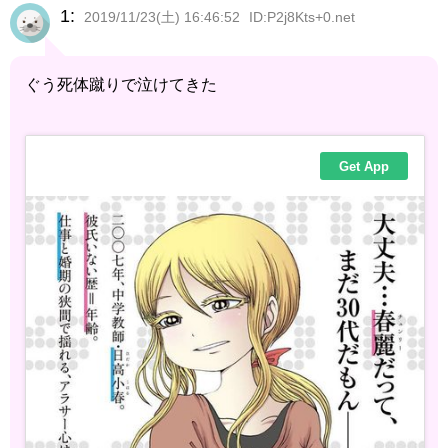
1:
2019/11/23(土) 16:46:52
ID:P2j8Kts+0.net
ぐう死体蹴りで泣けてきた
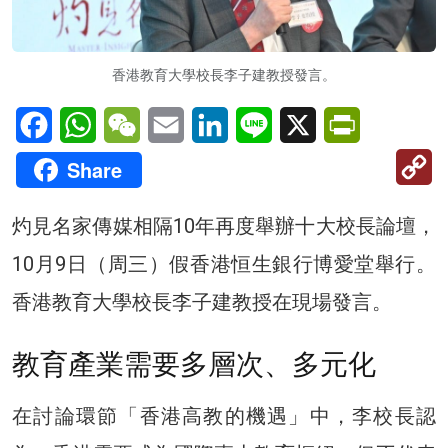
香港教育大學校長李子建教授發言。
Facebook
WhatsApp
WeChat
Email
LinkedIn
Line
X
PrintFriendl
C
Share
Li
灼見名家傳媒相隔10年再度舉辦十大校長論壇，
10月9日（周三）假香港恒生銀行博愛堂舉行。
香港教育大學校長李子建教授在現場發言。
教育產業需要多層次、多元化
在討論環節「香港高教的機遇」中，李校長認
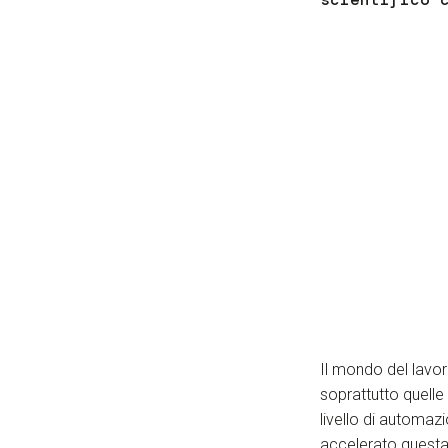
Il mondo del lavo
soprattutto quelle 
livello di automaz
accelerato questa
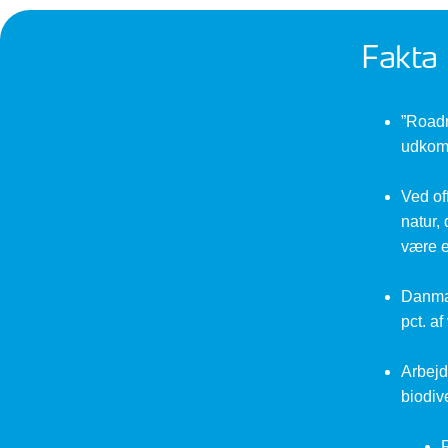
Fakta
”Roadm
udkom
Ved of
natur,
være e
Danmar
pct. a
Arbejd
biodiv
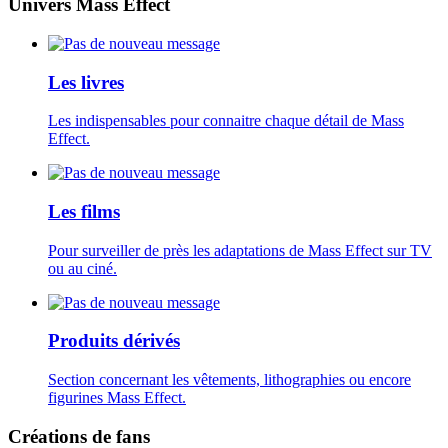
Univers Mass Effect
Les livres
Les indispensables pour connaitre chaque détail de Mass
Effect.
Les films
Pour surveiller de près les adaptations de Mass Effect sur TV
ou au ciné.
Produits dérivés
Section concernant les vêtements, lithographies ou encore
figurines Mass Effect.
Créations de fans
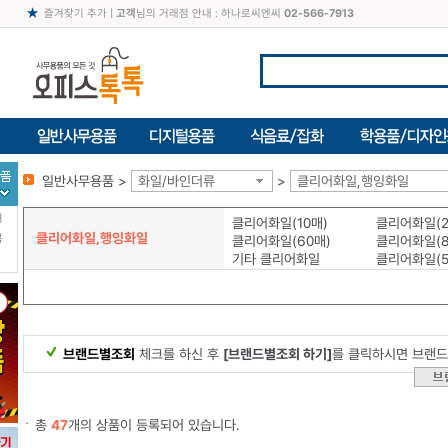
즐겨찾기 추가
|
고객
님의 거래점 안내 : 하나로씨엔씨
02-566-7913
일반사무용품 >
화일/바인더류
>
클리어화일,행잉화일
터
클리어화일(10매)
클리어화일(2
클리어화일,행잉화일
북
클리어화일(60매)
클리어화일(8
기타 클리어화일
클리어화일(5
브랜드별조회
체크를 하신 후
[브랜드별조회 하기]
를 클릭하시면 브랜드
총
47
개의 상품이 등록되어 있습니다.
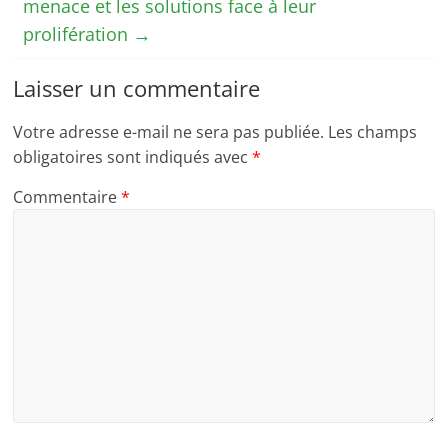
menace et les solutions face à leur
prolifération
→
Laisser un commentaire
Votre adresse e-mail ne sera pas publiée.
Les champs
obligatoires sont indiqués avec
*
Commentaire
*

* _What is being asked_
Copy every line of text above character for character, leaving out the pictures.

* _Answer to the problem_
1:
2019/11/23(土) 16:46:52
ID:P2j8Kts+0.net
ぐう死体蹴りで泣けてきた
香港教育大學校長李子建教授發言。
Facebook
WhatsApp
WeChat
Email
LinkedIn
Line
X
PrintFriendl
C
Share
Li
灼見名家傳媒相隔10年再度舉辦十大校長論壇，
10月9日（周三）假香港恒生銀行博愛堂舉行。
香港教育大學校長李子建教授在現場發言。
教育產業需要多層次、多元化
在討論環節「香港高教的機遇」中，李校長認
Il mondo del lavo
soprattutto quelle 
livello di automaz
accelerato questa
Fakta
”Roadm
udkom
Ved of
natur,
være e
Danmar
pct. a
Arbejd
biodiv
Univers Mass Effect
Les livres
Les indispensables pour connaitre chaque détail de Mass
Effect.
Les films
Pour surveiller de près les adaptations de Mass Effect sur TV
ou au ciné.
Produits dérivés
Section concernant les vêtements, lithographies ou encore
figurines Mass Effect.
Créations de fans
즐겨찾기 추가
|
고객
님의 거래점 안내 : 하나로씨엔씨
02-566-7913
일반사무용품 >
화일/바인더류
>
클리어화일,행잉화일
터
클리어화일(10매)
클리어화일(2
클리어화일,행잉화일
북
클리어화일(60매)
클리어화일(8
기타 클리어화일
클리어화일(5
브랜드별조회
체크를 하신 후
[브랜드별조회 하기]
를 클릭하시면 브랜드
총
47
개의 상품이 등록되어 있습니다.
menace et les solutions face à leur
prolifération
→
Laisser un commentaire
Votre adresse e-mail ne sera pas publiée.
Les champs
obligatoires sont indiqués avec
*
Commentaire
*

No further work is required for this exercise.